Le poster de cette semaine, de Thomas Priou, représente classiquement nombre des personnages du journal en joueurs et supporters. Avec les dessins des marges de Sti et les Jeux de Baba, Tartuff et Lapuss’, c’est donc l’ensemble des personnages qui sont convoqués pour cette coupe du monde, on peut donc comprendre la réticence de certains d’entre eux, et le thème Marre du foot de ce numéro.

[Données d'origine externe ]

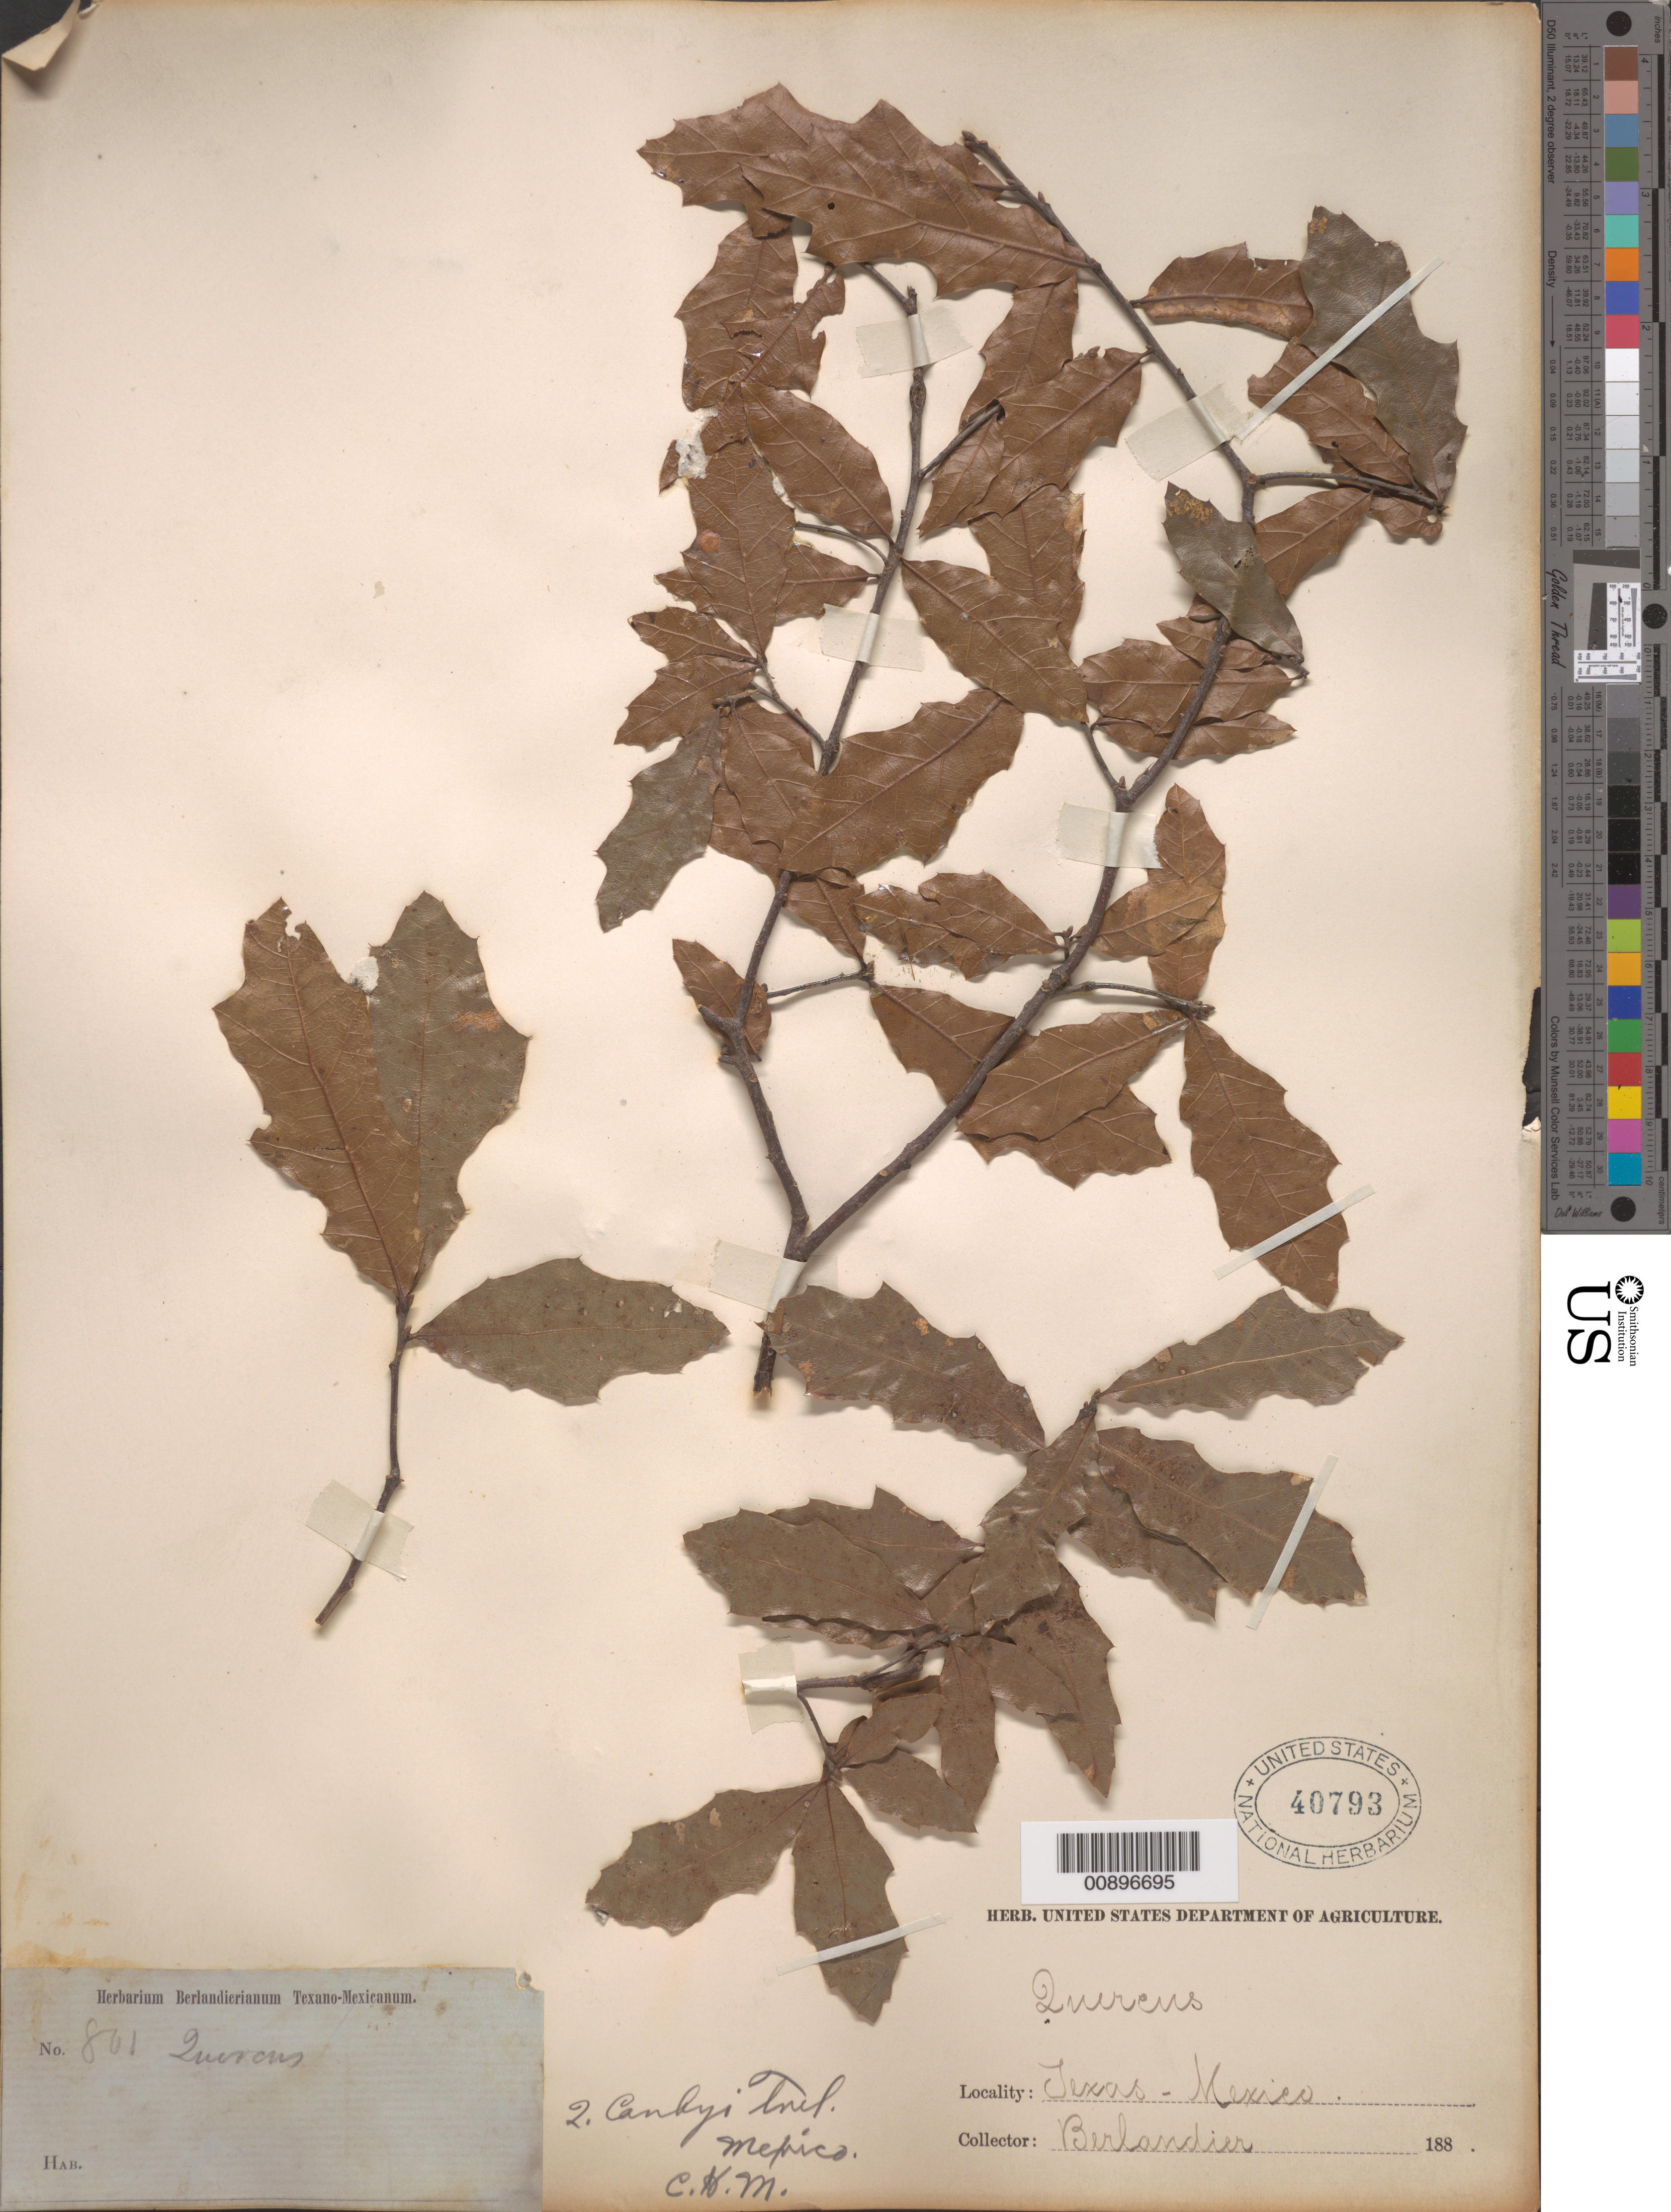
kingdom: Plantae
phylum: Tracheophyta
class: Magnoliopsida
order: Fagales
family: Fagaceae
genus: Quercus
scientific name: Quercus canbyi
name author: Trel.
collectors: J. L. Berlandier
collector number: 801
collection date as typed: s.d.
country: Mexico / United States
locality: Texas - Mexico.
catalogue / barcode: US 40793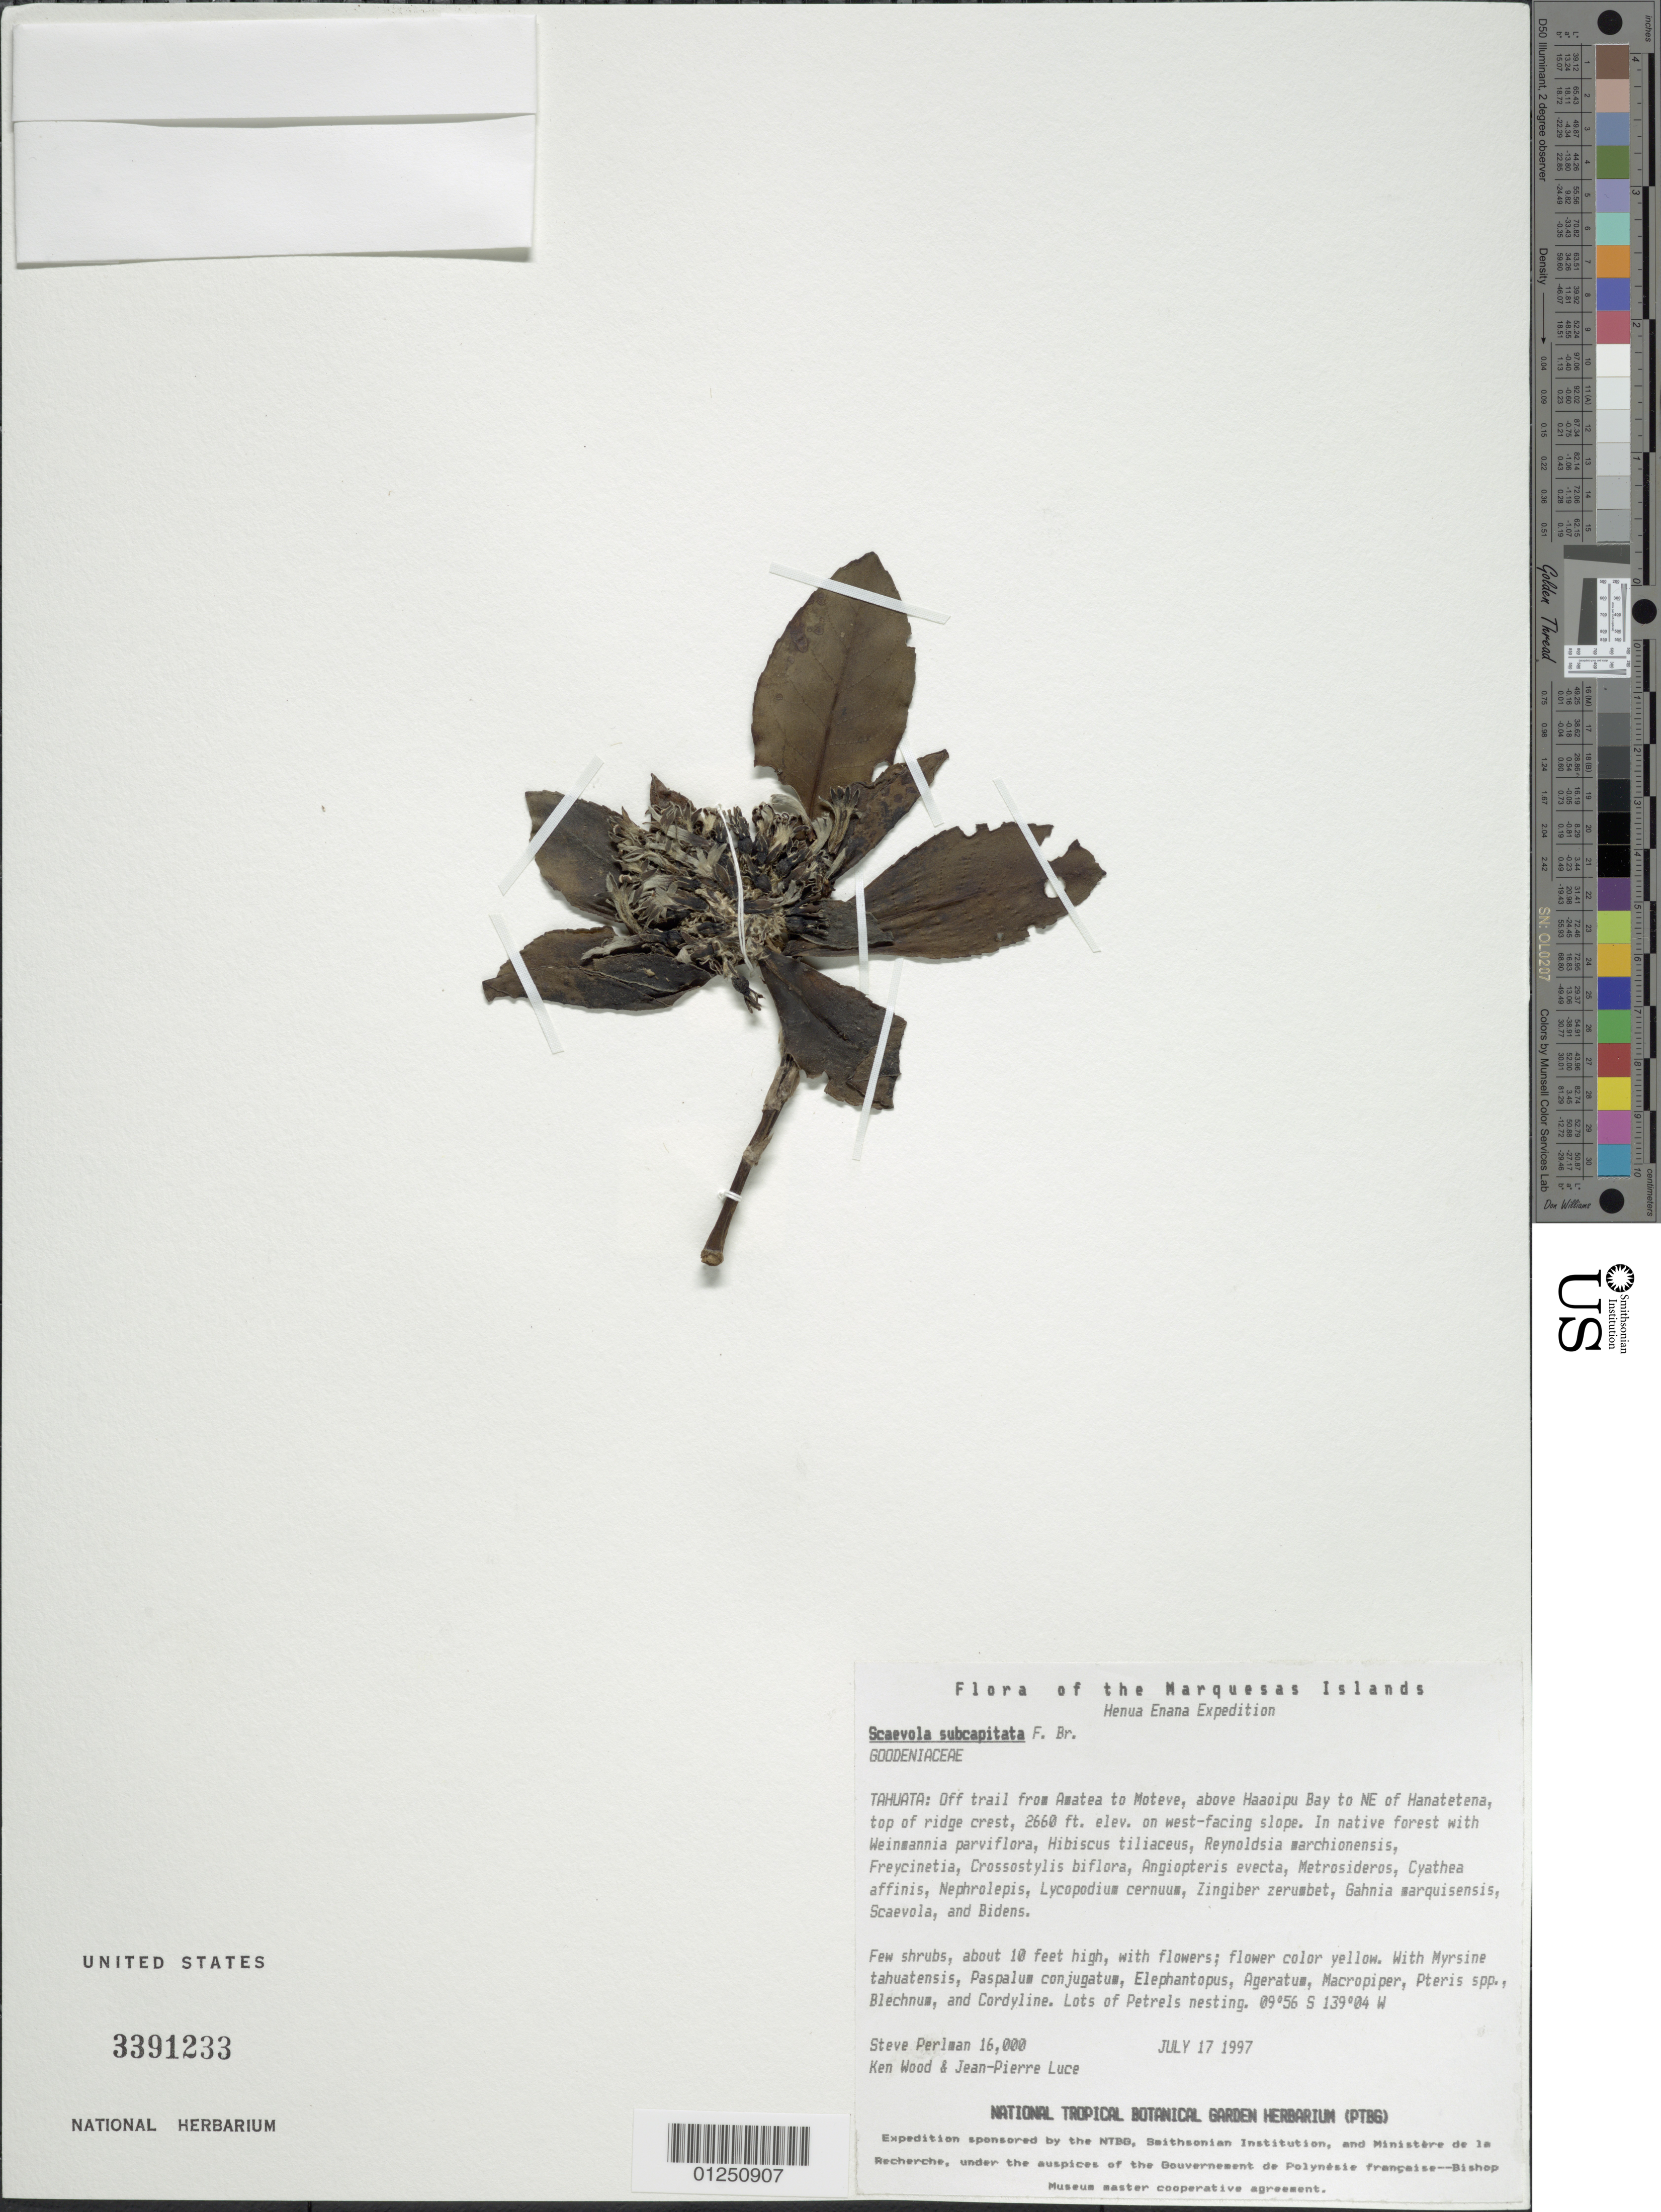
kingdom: Plantae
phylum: Tracheophyta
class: Magnoliopsida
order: Asterales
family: Goodeniaceae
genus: Scaevola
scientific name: Scaevola subcapitata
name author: F. Br.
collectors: S. P. Perlman, K. R. Wood & J. Luce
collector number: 16000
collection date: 1997-07-17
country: French Polynesia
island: Tahuata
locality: Off trail from Amatea to Moteve, above Haaoipu Bay, to NE of Hanatetena, top of ridge crest, W facing slope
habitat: Native forest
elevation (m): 811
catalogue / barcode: US 3391233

Pour le reste, dans les (à suivre), le duo comique Cyrius-Chantilly et leur humour de réparties et mimiques se poursuit, mais, si Starlight n’est pas, comme l'est Louca, basé sur les mangas de compétition, le dépassement de soi qui en est le but est tout de même essentiel dans ce chapitre, avec le mot « volonté » qui apparaît 5 fois en 5 pages, chapitre qui se termine par un grandiloquent qui flirte avec le ridicule (c’est la règle de ce genre de BD) « On va montrer à toute cette planète ce que c’est, de la volonté ! ». Suite de Si je t’écris, et les tensions latentes, dues aux non dits de chacun (des adultes surtout) éclatent et se télescopent, et la tempête qui éclate à ce moment exacerbe cela, dans un procédé scénaristique classique mais magnifié par le dessin de Denis Bodart, avec des cadrages symboliquement très découpés et de grandes cases nocturnes sous la pluie monochromes, en nuances monochromes impressionistes.